El instinto desarrollado a lo largo de décadas de sonsacar a testigos recalcitrantes, indicó a Brunetti que su interlocutor se callaba algo, y preguntó:

—¿Y qué más?

El
conte
tardó en responder:

—Ha sido mi invitado y se ha sentado a mi mesa, por lo que no me gusta decir esto de él, pero Maurizio tiene fama de vengativo, lo que quizá indujo a su esposa a aceptar sus condiciones.

—No es la primera vez que oigo esa historia, por desgracia —dijo Brunetti.

—¿Qué historia? —preguntó el
conte
ásperamente.

—La misma que habrás oído tú, Orazio: hombre mayor conoce a una bonita muchacha, deja a la esposa, se casa con la otra
infretta e furia
y después quizá no viven siempre felices —a Brunetti no le gustó el tono de su propia voz.

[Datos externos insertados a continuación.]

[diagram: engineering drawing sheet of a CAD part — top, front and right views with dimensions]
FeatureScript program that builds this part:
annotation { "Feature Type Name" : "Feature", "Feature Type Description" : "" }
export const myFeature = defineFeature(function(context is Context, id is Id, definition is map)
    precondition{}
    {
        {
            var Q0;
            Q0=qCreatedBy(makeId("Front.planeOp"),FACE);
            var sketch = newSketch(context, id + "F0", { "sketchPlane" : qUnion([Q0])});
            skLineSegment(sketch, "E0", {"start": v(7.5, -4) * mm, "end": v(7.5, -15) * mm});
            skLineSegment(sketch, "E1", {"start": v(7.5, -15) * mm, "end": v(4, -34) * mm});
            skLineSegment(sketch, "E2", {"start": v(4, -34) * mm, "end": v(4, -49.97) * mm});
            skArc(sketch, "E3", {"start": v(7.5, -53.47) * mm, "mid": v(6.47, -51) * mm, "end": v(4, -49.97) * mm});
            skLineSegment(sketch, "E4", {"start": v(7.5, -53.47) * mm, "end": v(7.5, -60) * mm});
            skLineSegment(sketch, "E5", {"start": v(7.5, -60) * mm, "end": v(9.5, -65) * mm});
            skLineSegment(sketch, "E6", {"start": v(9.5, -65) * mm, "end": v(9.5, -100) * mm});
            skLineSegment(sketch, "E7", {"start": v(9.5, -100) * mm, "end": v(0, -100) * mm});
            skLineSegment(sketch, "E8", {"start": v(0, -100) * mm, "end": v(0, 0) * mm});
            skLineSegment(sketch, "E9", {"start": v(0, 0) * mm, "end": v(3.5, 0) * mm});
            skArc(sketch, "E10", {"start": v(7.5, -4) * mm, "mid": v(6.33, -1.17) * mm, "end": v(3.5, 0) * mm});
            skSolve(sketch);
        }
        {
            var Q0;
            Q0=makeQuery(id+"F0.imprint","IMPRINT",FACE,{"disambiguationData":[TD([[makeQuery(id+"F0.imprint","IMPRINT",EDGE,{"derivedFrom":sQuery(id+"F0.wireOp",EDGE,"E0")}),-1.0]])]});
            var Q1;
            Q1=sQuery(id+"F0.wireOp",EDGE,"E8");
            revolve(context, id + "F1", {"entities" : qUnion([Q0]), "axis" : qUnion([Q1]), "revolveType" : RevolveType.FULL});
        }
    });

—Nada de eso, Guido. En absoluto.

—¿Por qué?

—Porque ellos viven felices —se percibía en la voz del
conte
el mismo anhelo que cuando aludía a la posibilidad de pasar la velada hablando de Cicerón—. O, por lo menos, es lo que dice Donatella —en vista de que Brunetti no respondía, preguntó—: ¿Te intriga su aspecto?

—Ésa es una delicada forma de expresarlo.

—No lo comprendo —dijo el
conte
—. Era una muchacha preciosa. No tenía necesidad de hacerse eso, pero hoy las mujeres tienen ideas diferentes acerca de… —y no terminó la frase—. Fue hace años. Se marcharon, aparentemente de vacaciones, pero estuvieron fuera mucho tiempo, meses. No recuerdo quién me lo dijo —hizo una pausa y añadió—: Donatella no, desde luego —Brunetti se alegró al oírlo—. Lo cierto es que, cuando regresaron, ella estaba así. Australia: creo que allí estuvieron. Pero una persona no se va a Australia para hacerse la cirugía estética, por Dios.